◆ PROBLEM DETAILS:
Put every line from all the entries below into one numbered list, leaving out blank lines.

[Entries from a collection]
>> Start
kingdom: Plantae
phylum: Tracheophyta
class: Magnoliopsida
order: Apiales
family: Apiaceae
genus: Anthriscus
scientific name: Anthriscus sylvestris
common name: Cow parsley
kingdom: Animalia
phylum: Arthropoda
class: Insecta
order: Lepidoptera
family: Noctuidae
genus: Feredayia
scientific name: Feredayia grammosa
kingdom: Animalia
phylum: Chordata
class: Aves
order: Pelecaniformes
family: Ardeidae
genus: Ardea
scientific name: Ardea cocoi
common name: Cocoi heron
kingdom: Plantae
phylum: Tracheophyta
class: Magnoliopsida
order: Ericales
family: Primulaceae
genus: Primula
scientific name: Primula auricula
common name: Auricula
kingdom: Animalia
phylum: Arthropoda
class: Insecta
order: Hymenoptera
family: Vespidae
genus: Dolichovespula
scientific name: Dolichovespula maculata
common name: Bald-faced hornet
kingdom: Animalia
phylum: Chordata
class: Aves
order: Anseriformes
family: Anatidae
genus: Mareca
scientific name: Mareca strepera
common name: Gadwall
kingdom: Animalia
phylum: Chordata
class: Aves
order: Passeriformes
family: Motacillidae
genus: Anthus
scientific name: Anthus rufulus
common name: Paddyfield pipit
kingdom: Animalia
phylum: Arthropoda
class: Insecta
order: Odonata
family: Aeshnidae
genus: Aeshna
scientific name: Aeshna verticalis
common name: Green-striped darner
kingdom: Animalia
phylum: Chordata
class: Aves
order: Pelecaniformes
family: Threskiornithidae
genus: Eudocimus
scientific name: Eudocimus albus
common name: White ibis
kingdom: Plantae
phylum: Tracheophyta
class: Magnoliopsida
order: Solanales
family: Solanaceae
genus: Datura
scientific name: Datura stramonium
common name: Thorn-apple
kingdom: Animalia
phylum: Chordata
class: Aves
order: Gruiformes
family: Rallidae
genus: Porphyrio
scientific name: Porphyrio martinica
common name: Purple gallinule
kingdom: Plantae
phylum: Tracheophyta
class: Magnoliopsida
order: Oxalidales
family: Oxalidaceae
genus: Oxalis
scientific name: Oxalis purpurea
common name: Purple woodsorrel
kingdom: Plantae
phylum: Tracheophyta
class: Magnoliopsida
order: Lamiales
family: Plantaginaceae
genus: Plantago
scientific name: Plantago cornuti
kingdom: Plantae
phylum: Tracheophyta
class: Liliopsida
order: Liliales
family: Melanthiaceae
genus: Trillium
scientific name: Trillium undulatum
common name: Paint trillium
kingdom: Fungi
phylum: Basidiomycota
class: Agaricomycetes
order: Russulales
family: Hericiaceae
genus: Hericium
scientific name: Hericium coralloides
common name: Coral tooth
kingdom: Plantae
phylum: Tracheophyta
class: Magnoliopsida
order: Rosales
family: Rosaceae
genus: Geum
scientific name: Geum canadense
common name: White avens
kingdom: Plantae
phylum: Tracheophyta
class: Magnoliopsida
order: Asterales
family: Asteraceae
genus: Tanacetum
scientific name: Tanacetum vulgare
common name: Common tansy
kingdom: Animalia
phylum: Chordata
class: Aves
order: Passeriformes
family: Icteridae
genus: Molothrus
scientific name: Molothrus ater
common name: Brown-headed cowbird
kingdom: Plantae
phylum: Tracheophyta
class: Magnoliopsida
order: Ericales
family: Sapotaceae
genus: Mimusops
>> End
◆ FINAL RESULT:
1. kingdom: Plantae
2. phylum: Tracheophyta
3. class: Magnoliopsida
4. order: Apiales
5. family: Apiaceae
6. genus: Anthriscus
7. scientific name: Anthriscus sylvestris
8. common name: Cow parsley
9. kingdom: Animalia
10. phylum: Arthropoda
11. class: Insecta
12. order: Lepidoptera
13. family: Noctuidae
14. genus: Feredayia
15. scientific name: Feredayia grammosa
16. kingdom: Animalia
17. phylum: Chordata
18. class: Aves
19. order: Pelecaniformes
20. family: Ardeidae
21. genus: Ardea
22. scientific name: Ardea cocoi
23. common name: Cocoi heron
24. kingdom: Plantae
25. phylum: Tracheophyta
26. class: Magnoliopsida
27. order: Ericales
28. family: Primulaceae
29. genus: Primula
30. scientific name: Primula auricula
31. common name: Auricula
32. kingdom: Animalia
33. phylum: Arthropoda
34. class: Insecta
35. order: Hymenoptera
36. family: Vespidae
37. genus: Dolichovespula
38. scientific name: Dolichovespula maculata
39. common name: Bald-faced hornet
40. kingdom: Animalia
41. phylum: Chordata
42. class: Aves
43. order: Anseriformes
44. family: Anatidae
45. genus: Mareca
46. scientific name: Mareca strepera
47. common name: Gadwall
48. kingdom: Animalia
49. phylum: Chordata
50. class: Aves
51. order: Passeriformes
52. family: Motacillidae
53. genus: Anthus
54. scientific name: Anthus rufulus
55. common name: Paddyfield pipit
56. kingdom: Animalia
57. phylum: Arthropoda
58. class: Insecta
59. order: Odonata
60. family: Aeshnidae
61. genus: Aeshna
62. scientific name: Aeshna verticalis
63. common name: Green-striped darner
64. kingdom: Animalia
65. phylum: Chordata
66. class: Aves
67. order: Pelecaniformes
68. family: Threskiornithidae
69. genus: Eudocimus
70. scientific name: Eudocimus albus
71. common name: White ibis
72. kingdom: Plantae
73. phylum: Tracheophyta
74. class: Magnoliopsida
75. order: Solanales
76. family: Solanaceae
77. genus: Datura
78. scientific name: Datura stramonium
79. common name: Thorn-apple
80. kingdom: Animalia
81. phylum: Chordata
82. class: Aves
83. order: Gruiformes
84. family: Rallidae
85. genus: Porphyrio
86. scientific name: Porphyrio martinica
87. common name: Purple gallinule
88. kingdom: Plantae
89. phylum: Tracheophyta
90. class: Magnoliopsida
91. order: Oxalidales
92. family: Oxalidaceae
93. genus: Oxalis
94. scientific name: Oxalis purpurea
95. common name: Purple woodsorrel
96. kingdom: Plantae
97. phylum: Tracheophyta
98. class: Magnoliopsida
99. order: Lamiales
100. family: Plantaginaceae
101. genus: Plantago
102. scientific name: Plantago cornuti
103. kingdom: Plantae
104. phylum: Tracheophyta
105. class: Liliopsida
106. order: Liliales
107. family: Melanthiaceae
108. genus: Trillium
109. scientific name: Trillium undulatum
110. common name: Paint trillium
111. kingdom: Fungi
112. phylum: Basidiomycota
113. class: Agaricomycetes
114. order: Russulales
115. family: Hericiaceae
116. genus: Hericium
117. scientific name: Hericium coralloides
118. common name: Coral tooth
119. kingdom: Plantae
120. phylum: Tracheophyta
121. class: Magnoliopsida
122. order: Rosales
123. family: Rosaceae
124. genus: Geum
125. scientific name: Geum canadense
126. common name: White avens
127. kingdom: Plantae
128. phylum: Tracheophyta
129. class: Magnoliopsida
130. order: Asterales
131. family: Asteraceae
132. genus: Tanacetum
133. scientific name: Tanacetum vulgare
134. common name: Common tansy
135. kingdom: Animalia
136. phylum: Chordata
137. class: Aves
138. order: Passeriformes
139. family: Icteridae
140. genus: Molothrus
141. scientific name: Molothrus ater
142. common name: Brown-headed cowbird
143. kingdom: Plantae
144. phylum: Tracheophyta
145. class: Magnoliopsida
146. order: Ericales
147. family: Sapotaceae
148. genus: Mimusops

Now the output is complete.